Retro-Expert: Collaborative Reasoning for Interpretable Retrosynthesis
This addresses the need for interpretable AI predictions in chemical synthesis, offering actionable insights for chemists, though it appears incremental by building on existing models.
The paper tackled the problem of black-box decision-making in retrosynthesis prediction by proposing Retro-Expert, an interpretable framework that combines Large Language Models and specialized models via reinforcement learning, resulting in performance surpassing existing models across metrics and providing expert-aligned explanations.

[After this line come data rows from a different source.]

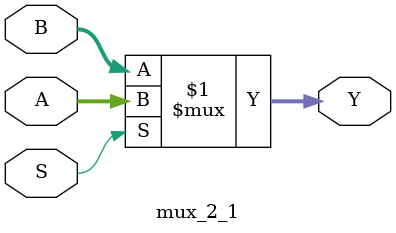
<source format=v>
`timescale 1ns / 1ps

module rca_4( input [3:0] A, B, input CIN, output [3:0] SUM, output CARRY);
    wire [3:0] I_CARRY;
    
    full_adder A1 (A[0], B[0], CIN, SUM[0], I_CARRY[0]);
    full_adder A2 (A[1], B[1], I_CARRY[0], SUM[1], I_CARRY[1]);
    full_adder A3 (A[2], B[2], I_CARRY[1], SUM[2], I_CARRY[2]);
    full_adder A4 (A[3], B[3], I_CARRY[2], SUM[3], I_CARRY[3]);
    
    assign CARRY = I_CARRY[3];

endmodule


module full_adder(
    input A,
    input B,
    input CIN,
    output SUM,
    output COUT
    );
    wire SUM1, CARRY1, CARRY2;
    half_adder INST1(A, B, SUM1, CARRY1);
    half_adder INST2(CIN, SUM1, SUM, CARRY2);
    assign COUT = CARRY1 | CARRY2;
      
endmodule

module half_adder(
    input A,
    input B,
    output SUM,
    output CARRY
    );
    assign SUM = A^B;
    assign CARRY = A&B;
endmodule

module mux_2_1( input [4:0] A, input [4:0] B, input S, output [4:0] Y);
    assign Y = S ? A : B;
endmodule
</source>
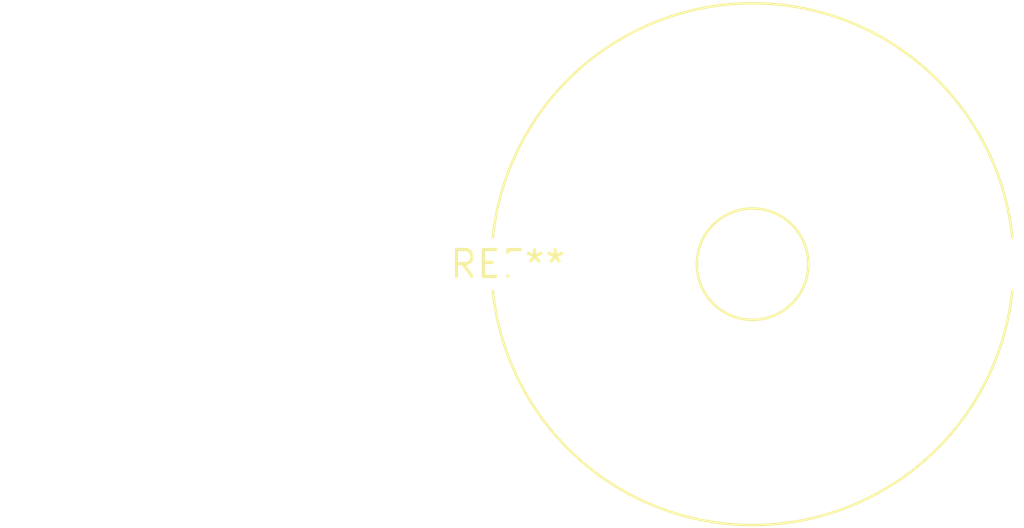
<source format=kicad_pcb>
(kicad_pcb (version 20240108) (generator pcbnew)

  (general
    (thickness 1.6)
  )

  (paper "A4")
  (layers
    (0 "F.Cu" signal)
    (31 "B.Cu" signal)
    (32 "B.Adhes" user "B.Adhesive")
    (33 "F.Adhes" user "F.Adhesive")
    (34 "B.Paste" user)
    (35 "F.Paste" user)
    (36 "B.SilkS" user "B.Silkscreen")
    (37 "F.SilkS" user "F.Silkscreen")
    (38 "B.Mask" user)
    (39 "F.Mask" user)
    (40 "Dwgs.User" user "User.Drawings")
    (41 "Cmts.User" user "User.Comments")
    (42 "Eco1.User" user "User.Eco1")
    (43 "Eco2.User" user "User.Eco2")
    (44 "Edge.Cuts" user)
    (45 "Margin" user)
    (46 "B.CrtYd" user "B.Courtyard")
    (47 "F.CrtYd" user "F.Courtyard")
    (48 "B.Fab" user)
    (49 "F.Fab" user)
    (50 "User.1" user)
    (51 "User.2" user)
    (52 "User.3" user)
    (53 "User.4" user)
    (54 "User.5" user)
    (55 "User.6" user)
    (56 "User.7" user)
    (57 "User.8" user)
    (58 "User.9" user)
  )

  (setup
    (pad_to_mask_clearance 0)
    (pcbplotparams
      (layerselection 0x00010fc_ffffffff)
      (plot_on_all_layers_selection 0x0000000_00000000)
      (disableapertmacros false)
      (usegerberextensions false)
      (usegerberattributes false)
      (usegerberadvancedattributes false)
      (creategerberjobfile false)
      (dashed_line_dash_ratio 12.000000)
      (dashed_line_gap_ratio 3.000000)
      (svgprecision 4)
      (plotframeref false)
      (viasonmask false)
      (mode 1)
      (useauxorigin false)
      (hpglpennumber 1)
      (hpglpenspeed 20)
      (hpglpendiameter 15.000000)
      (dxfpolygonmode false)
      (dxfimperialunits false)
      (dxfusepcbnewfont false)
      (psnegative false)
      (psa4output false)
      (plotreference false)
      (plotvalue false)
      (plotinvisibletext false)
      (sketchpadsonfab false)
      (subtractmaskfromsilk false)
      (outputformat 1)
      (mirror false)
      (drillshape 1)
      (scaleselection 1)
      (outputdirectory "")
    )
  )

  (net 0 "")

  (footprint "L_Radial_D24.4mm_P23.10mm_Murata_1400series" (layer "F.Cu") (at 0 0))

)

</source>
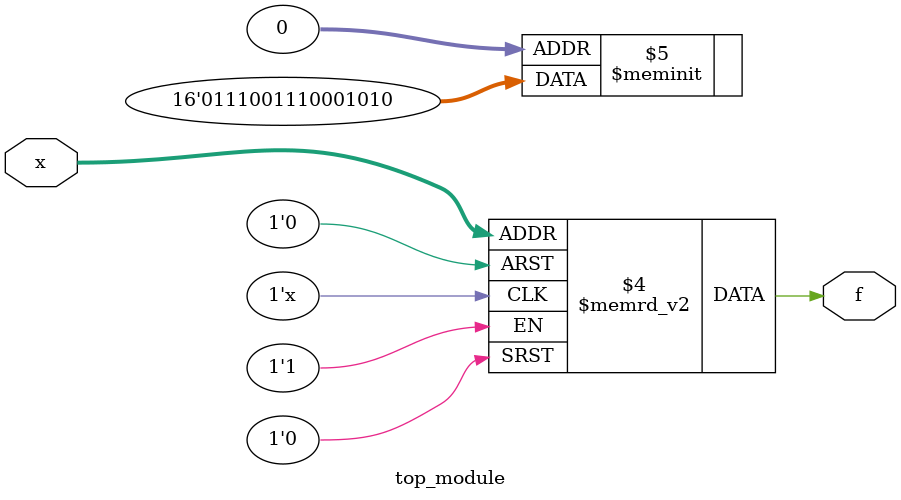
<source format=sv>
module top_module (
    input [4:1] x,
    output logic f
);

always_comb begin
    case (x)
        4'b0001, 4'b0011, 4'b0111, 4'b1000, 4'b1001: f = 1'b1;
        4'b0010, 4'b0100, 4'b1010, 4'b1011: f = 1'b0;
        4'b1100, 4'b1101, 4'b1110: f = 1'b1;
        default: f = 1'b0; // Use don't-care as 0
    endcase
end

endmodule

</source>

Retrosynthesis prediction aims to infer the reactant molecule based on a given product molecule, which is a fundamental task in chemical synthesis. However, existing models rely on static pattern-matching paradigm, which limits their ability to perform effective logic decision-making, leading to black-box decision-making. Building on this, we propose Retro-Expert, an interpretable retrosynthesis framework that performs collaborative reasoning by combining the complementary reasoning strengths of Large Language Models and specialized models via reinforcement learning. It outputs natural language explanations grounded in chemical logic through three components: (1) specialized models perform shallow reasoning to construct high-quality chemical decision space, (2) LLM-driven critical reasoning to generate predictions and corresponding interpretable reasoning path, and (3) reinforcement learning optimizing interpretable decision policy. Experiments show that Retro-Expert not only surpasses both LLM-based and specialized models across different metrics but also provides expert-aligned explanations that bridge the gap between AI predictions and actionable chemical insights.